From the entries below, copy every line holding the word "trickster".
[Given entries — start]
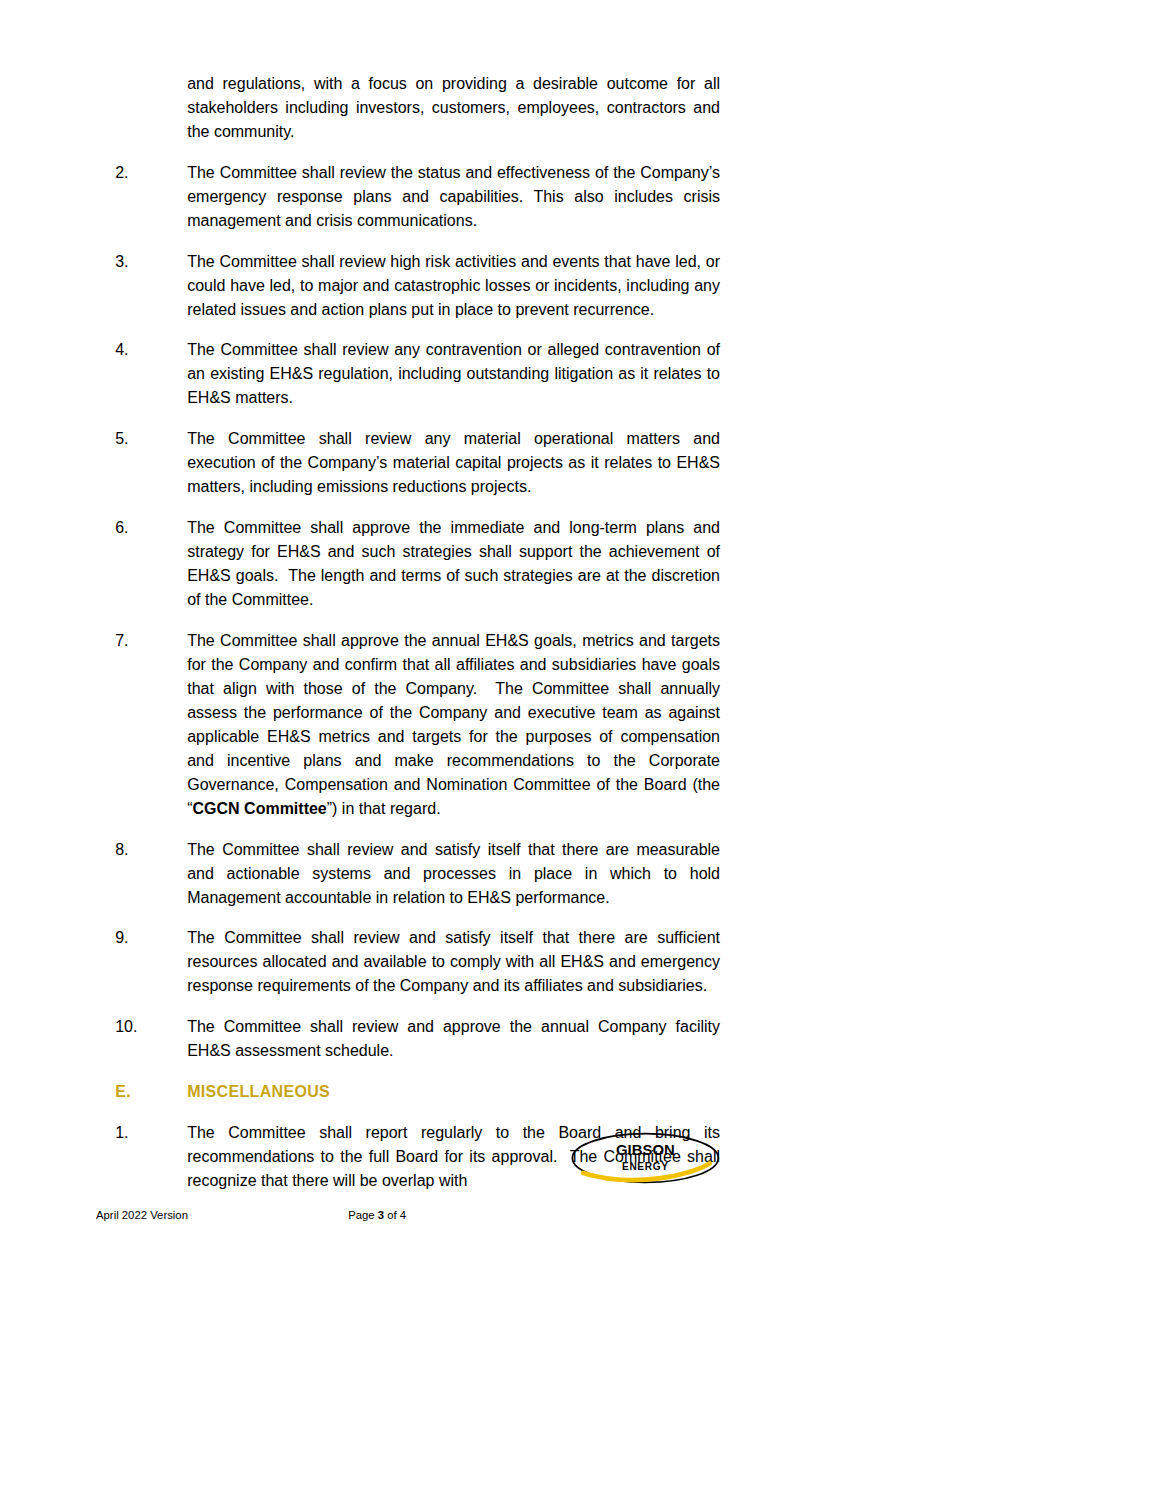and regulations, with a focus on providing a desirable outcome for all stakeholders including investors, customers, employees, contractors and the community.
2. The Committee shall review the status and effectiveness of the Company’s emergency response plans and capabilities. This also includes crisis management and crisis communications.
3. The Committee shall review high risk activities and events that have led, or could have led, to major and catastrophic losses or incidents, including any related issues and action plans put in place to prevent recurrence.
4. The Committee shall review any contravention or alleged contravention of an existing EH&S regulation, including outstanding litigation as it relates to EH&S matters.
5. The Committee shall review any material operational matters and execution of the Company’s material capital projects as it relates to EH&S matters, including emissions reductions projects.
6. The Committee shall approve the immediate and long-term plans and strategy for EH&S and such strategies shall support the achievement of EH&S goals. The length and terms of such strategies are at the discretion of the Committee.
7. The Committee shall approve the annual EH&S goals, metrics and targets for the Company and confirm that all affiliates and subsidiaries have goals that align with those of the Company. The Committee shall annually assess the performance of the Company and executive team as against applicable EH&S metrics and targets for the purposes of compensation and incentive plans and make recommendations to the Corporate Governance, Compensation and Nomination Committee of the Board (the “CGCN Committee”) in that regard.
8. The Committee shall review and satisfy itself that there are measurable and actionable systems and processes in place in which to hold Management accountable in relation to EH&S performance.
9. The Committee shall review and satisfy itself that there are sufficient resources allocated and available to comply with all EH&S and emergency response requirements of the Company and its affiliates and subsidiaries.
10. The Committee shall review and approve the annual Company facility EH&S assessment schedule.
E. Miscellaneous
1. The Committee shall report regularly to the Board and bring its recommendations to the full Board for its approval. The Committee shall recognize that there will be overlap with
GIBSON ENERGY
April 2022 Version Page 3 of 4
[Given entries — finish]
[Given entries — start]
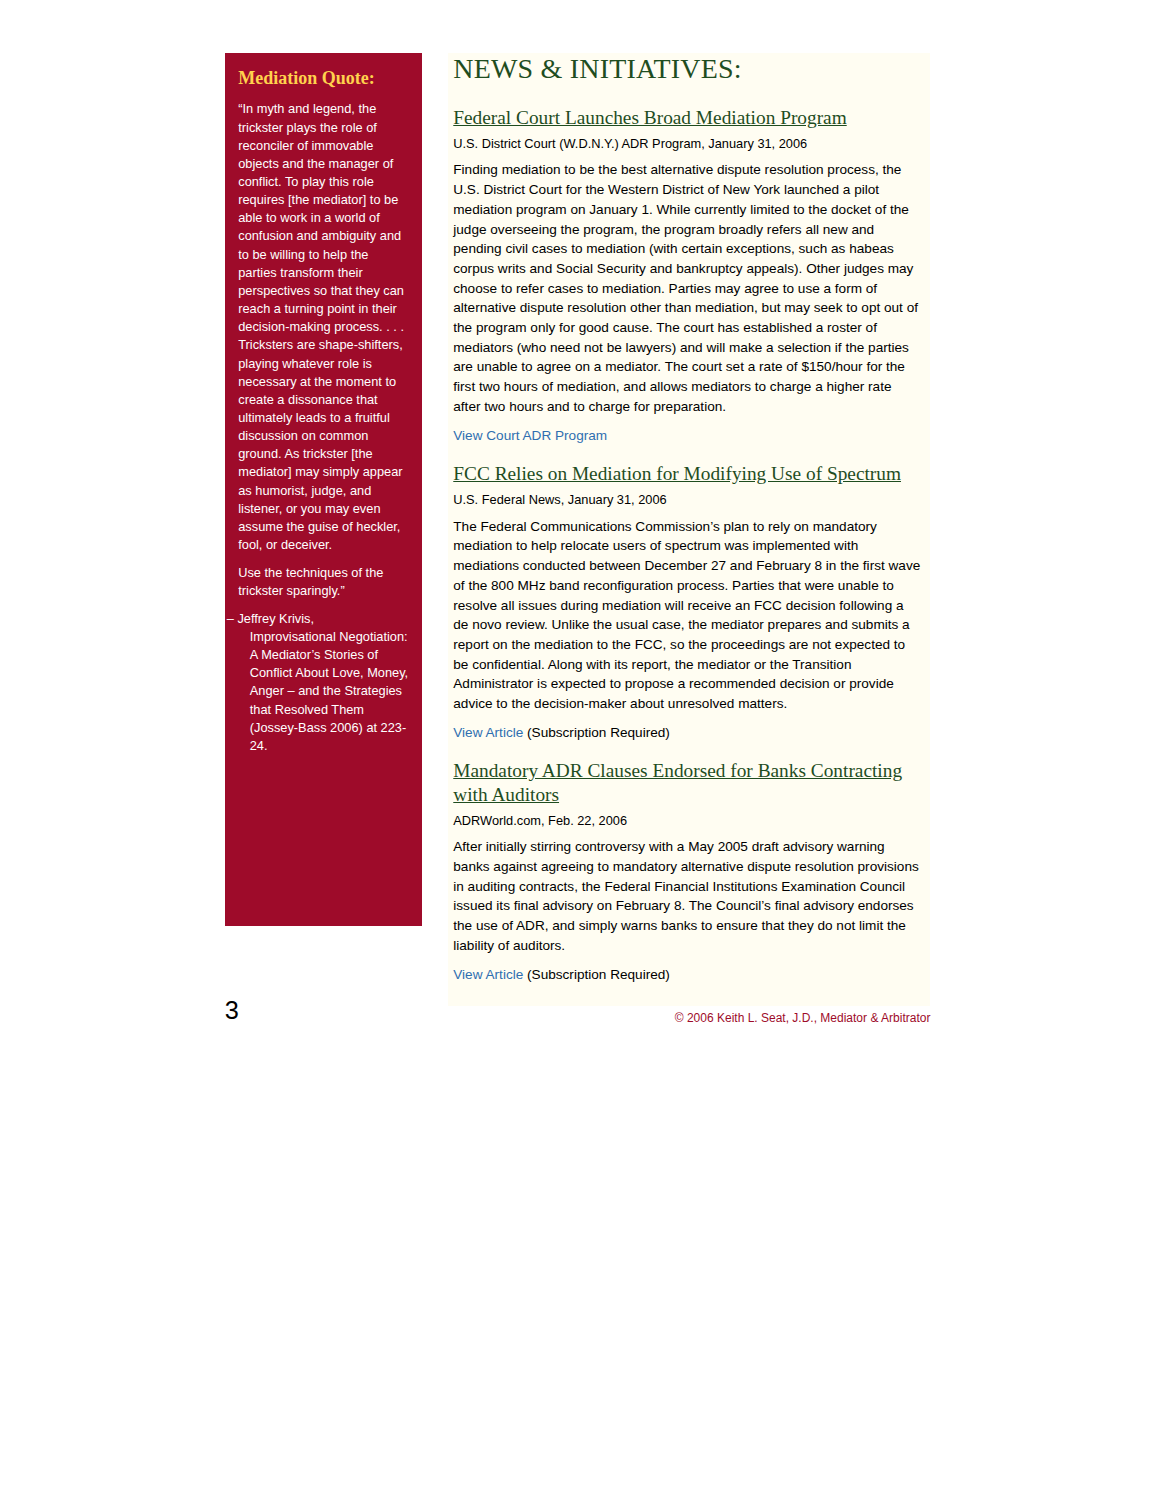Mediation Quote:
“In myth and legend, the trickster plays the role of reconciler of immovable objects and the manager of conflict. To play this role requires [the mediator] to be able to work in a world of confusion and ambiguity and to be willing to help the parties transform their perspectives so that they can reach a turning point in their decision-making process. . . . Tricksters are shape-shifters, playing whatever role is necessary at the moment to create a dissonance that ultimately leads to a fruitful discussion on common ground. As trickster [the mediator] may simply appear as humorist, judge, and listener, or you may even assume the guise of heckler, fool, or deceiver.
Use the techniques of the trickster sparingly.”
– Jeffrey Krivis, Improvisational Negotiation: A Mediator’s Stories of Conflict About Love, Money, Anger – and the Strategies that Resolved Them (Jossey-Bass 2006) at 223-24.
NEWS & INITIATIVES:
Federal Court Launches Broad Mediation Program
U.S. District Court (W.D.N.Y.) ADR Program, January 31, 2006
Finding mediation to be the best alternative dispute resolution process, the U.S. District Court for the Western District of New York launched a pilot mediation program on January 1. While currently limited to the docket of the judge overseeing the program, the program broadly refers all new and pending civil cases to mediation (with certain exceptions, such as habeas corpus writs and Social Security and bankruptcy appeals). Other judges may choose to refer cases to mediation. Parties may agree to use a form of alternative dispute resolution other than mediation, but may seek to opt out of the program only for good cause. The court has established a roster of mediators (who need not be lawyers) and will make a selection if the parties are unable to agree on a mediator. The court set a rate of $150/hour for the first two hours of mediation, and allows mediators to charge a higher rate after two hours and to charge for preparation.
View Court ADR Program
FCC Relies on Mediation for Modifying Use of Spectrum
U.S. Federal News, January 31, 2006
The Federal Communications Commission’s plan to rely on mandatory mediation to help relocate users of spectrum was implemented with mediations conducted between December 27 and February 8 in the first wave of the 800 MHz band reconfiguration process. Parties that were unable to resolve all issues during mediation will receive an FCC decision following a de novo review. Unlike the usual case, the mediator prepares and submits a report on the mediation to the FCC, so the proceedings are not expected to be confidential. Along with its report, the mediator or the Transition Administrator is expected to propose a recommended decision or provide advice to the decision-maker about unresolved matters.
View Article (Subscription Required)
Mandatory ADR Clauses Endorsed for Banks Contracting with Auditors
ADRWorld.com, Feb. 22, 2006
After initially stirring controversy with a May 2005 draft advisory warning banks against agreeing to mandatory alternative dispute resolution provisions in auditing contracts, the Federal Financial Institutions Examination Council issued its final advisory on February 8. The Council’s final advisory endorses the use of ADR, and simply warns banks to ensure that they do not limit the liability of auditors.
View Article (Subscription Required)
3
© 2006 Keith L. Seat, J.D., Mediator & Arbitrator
[Given entries — finish]
• **Expected answer**
“In myth and legend, the trickster plays the role of reconciler of immovable objects and the manager of conflict. To play this role requires [the mediator] to be able to work in a world of confusion and ambiguity and to be willing to help the parties transform their perspectives so that they can reach a turning point in their decision-making process. . . . Tricksters are shape-shifters, playing whatever role is necessary at the moment to create a dissonance that ultimately leads to a fruitful discussion on common ground. As trickster [the mediator] may simply appear as humorist, judge, and listener, or you may even assume the guise of heckler, fool, or deceiver.
Use the techniques of the trickster sparingly.”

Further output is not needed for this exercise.